What if you don’t want to add, but rather want to lose? Losing weight is probably the most common reason for people to start exercising. And that is a good thing, because exercise burns calories. But losing weight means burning more calories than you consume. Or a better way to say it: consume less calories than you burn. Eating half a bag of potato chips will cost you 15 minutes. Losing the same number of calories via exercise will cost you 60 minutes. In summary, you could exercise as much as you want, as long as your nutrition plan fails, you will too. If you want to lose something, add less of the only thing you can add to your body.

Why?

Now my question to you is: why do we focus on exercise when often nutrition is a better solution? Why do we look at stretching, foam rolling and massages when nutrition is more important in recovery after exercise? Why do endurance athletes track of every little detail of their training regimes for years, while a shift in nutrition could have a similar effect after only minutes. Is nutrition not sexy enough? Do we lack the discipline that proper nutrition requires, and therefore look at other things we enjoy more?

The problem

I personally think one of the problems with nutrition is the lack of scientific knowledge and as a result an abundance of opinion-based information. I doubt whether research by itself is going to be the solution. In 2013 a Dutch newspaper wrote about a concern I have as well when it comes to nutrition research: 75% of the studies done by the biggest Dutch nutrition research group is initiated and funded by companies. This is not a problem per se, but PLOS Medicine journal did find that this kind of studies find positive health effects 8 times more often than research without sponsor interests. They somehow seem to find what they are looking for more often.

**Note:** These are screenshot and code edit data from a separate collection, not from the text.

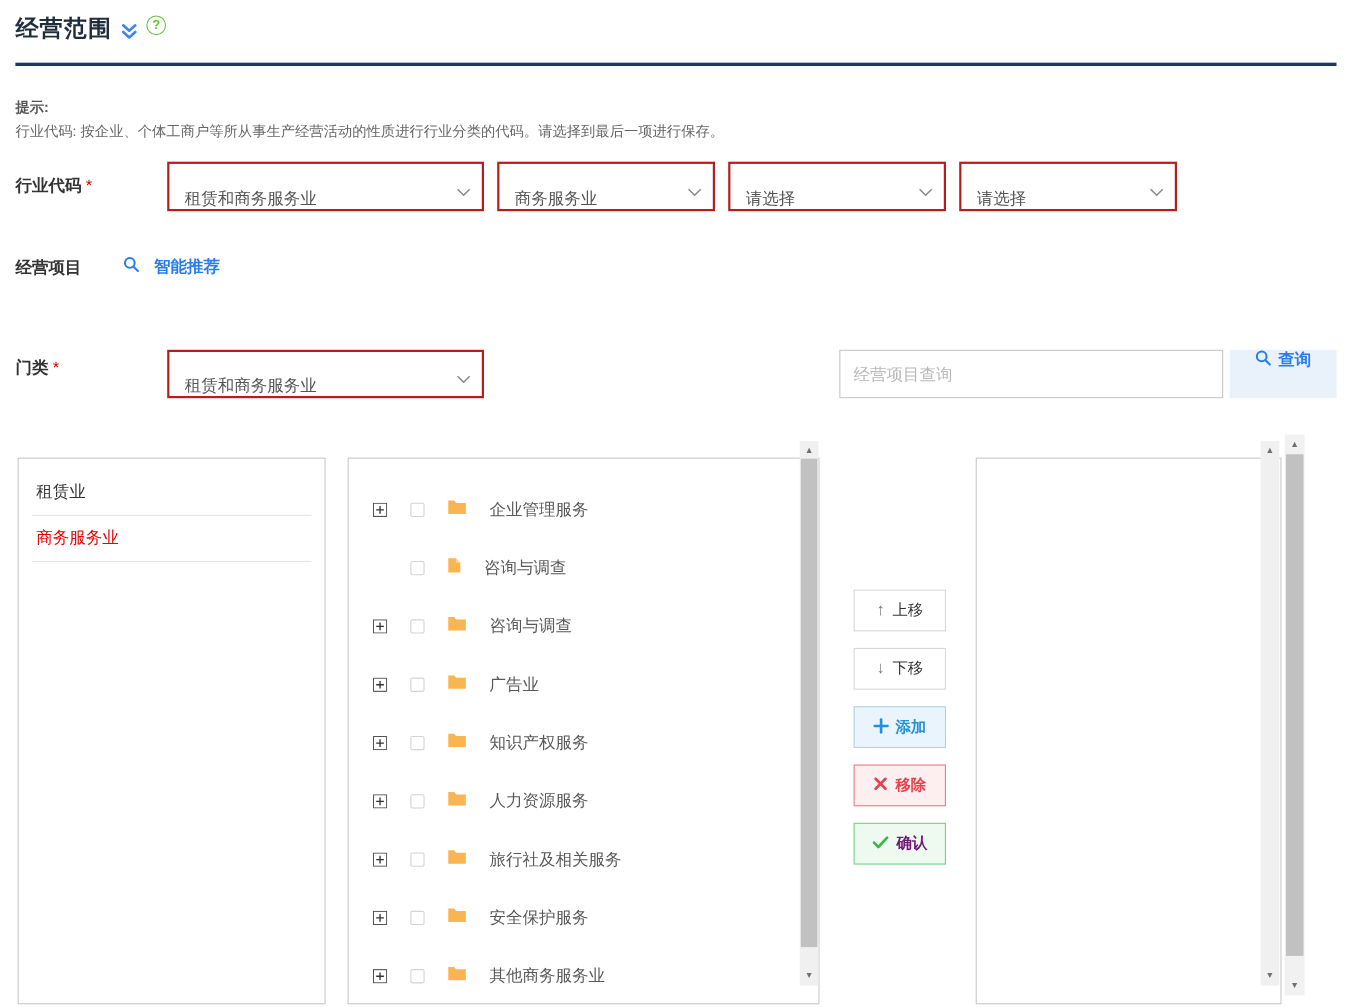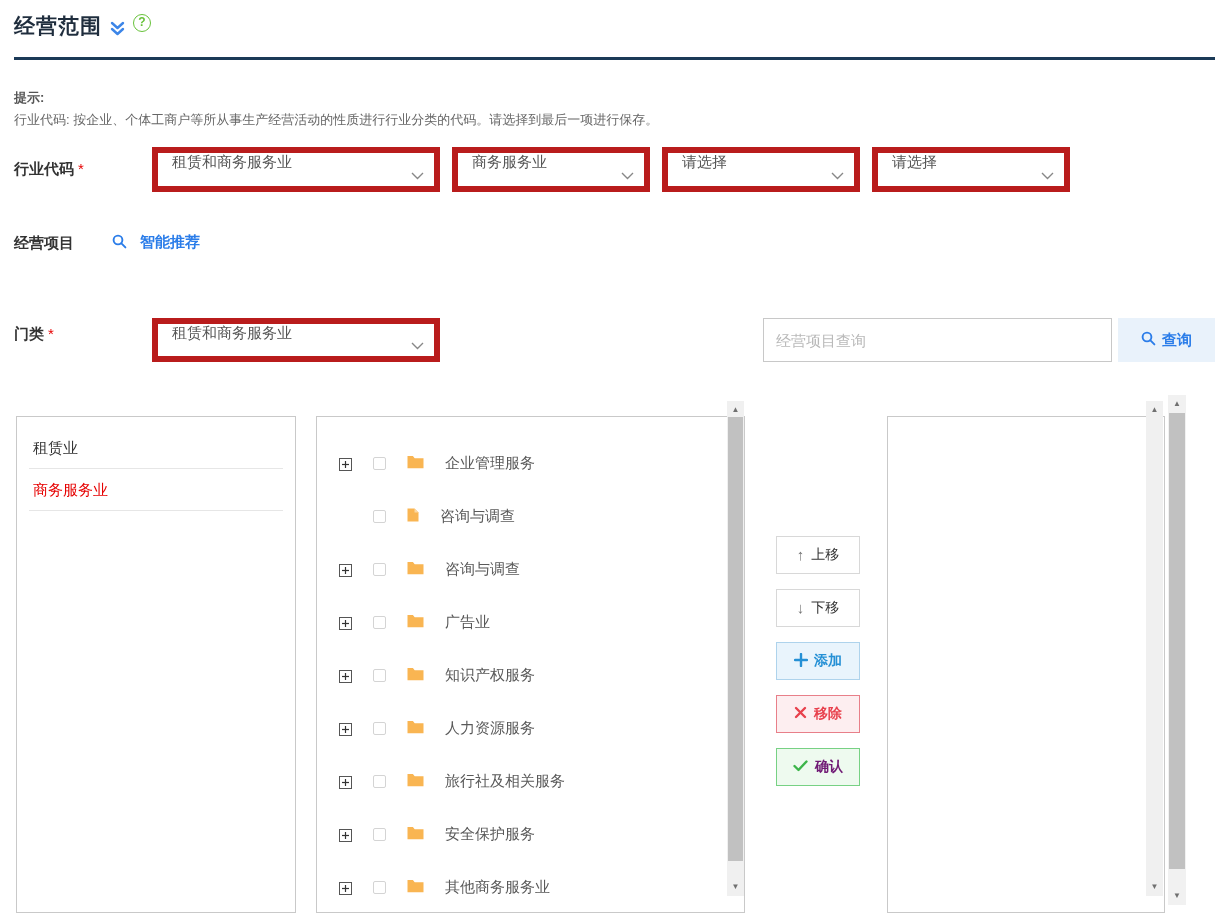--- a/index.html
+++ b/index.html
@@ -24,8 +24,8 @@
   .req { color:#e60000; margin-left:4px; font-weight:normal; }
 
   
-  .select-box { position:relative; height:45px; border:6px solid #b91c1c; background:#fff;
-    display:flex; align-items:flex-start; padding:0 30px 0 14px; cursor:pointer; }
+  .select-box { position:relative; height:45px; border:2px solid #b91c1c; background:#fff;
+    display:flex; align-items:flex-end; padding:0 30px 0 14px; cursor:pointer; }
   .select-value { font-size:15px; color:#555; white-space:nowrap; overflow:hidden; }
   .select-box .chev { position:absolute; right:10px; top:50%; margin-top:-4px; }
 

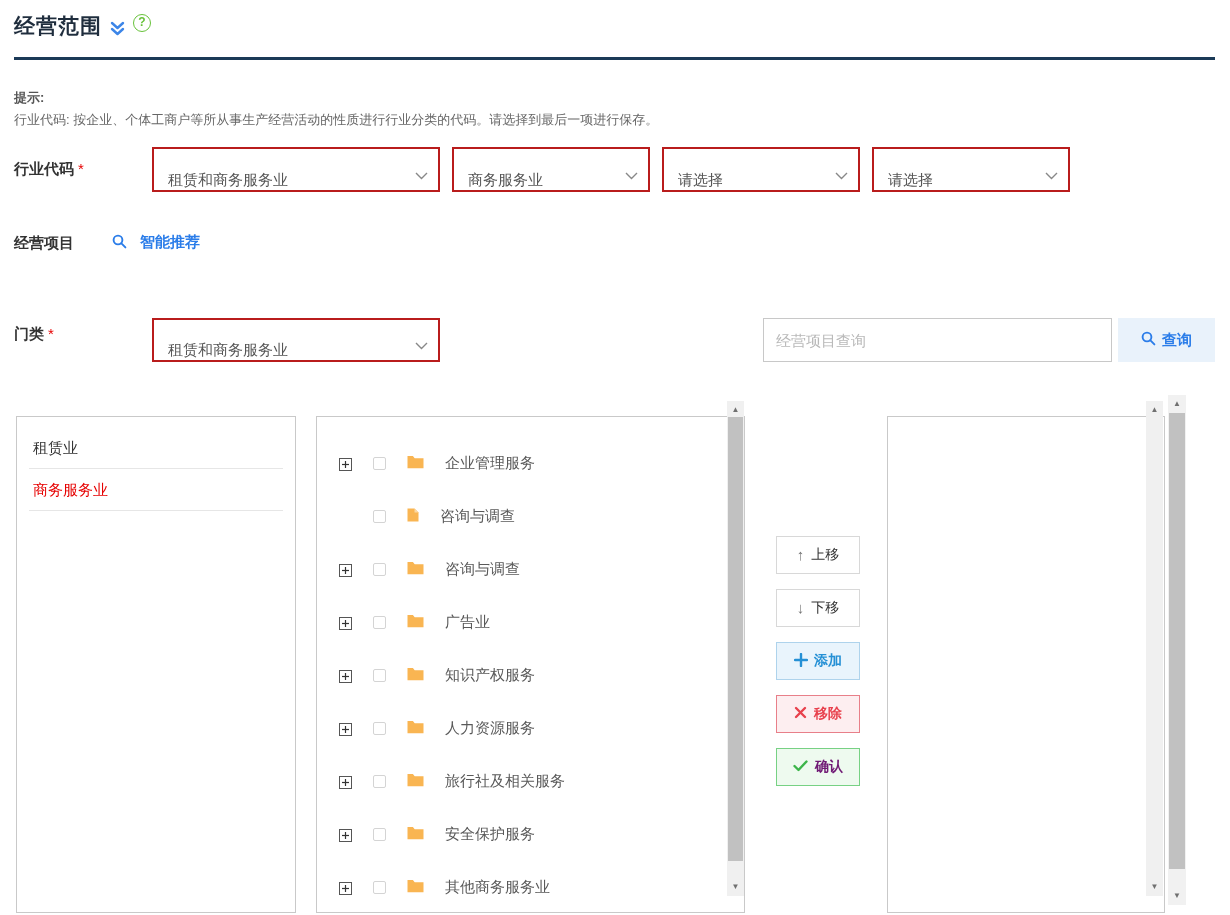--- a/index.html
+++ b/index.html
@@ -48,7 +48,7 @@
   .search-input::placeholder { color:#b8b8b8; }
   .search-btn { position:absolute; left:1118px; top:318px; width:97px; height:44px; border:none;
     background:#e9f2fb; color:#2b7de9; font-size:15px; font-weight:bold; cursor:pointer;
-    display:flex; align-items:center; justify-content:center; gap:6px;
+    display:flex; justify-content:center; gap:6px;
     font-family:"Liberation Sans","DejaVu Sans",sans-serif; }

If research is not going to increase the value of nutrition, what is? I suggest we look at the tech industry. Take sleep and recovery as an example. That wasn’t cool until wearables started to track it and give you personal feedback on it, right? Why not do the same for nutrition. Track food intake, combine the data with health data like body composition and athletic performance and see what the personal data can teach us. I can’t wait!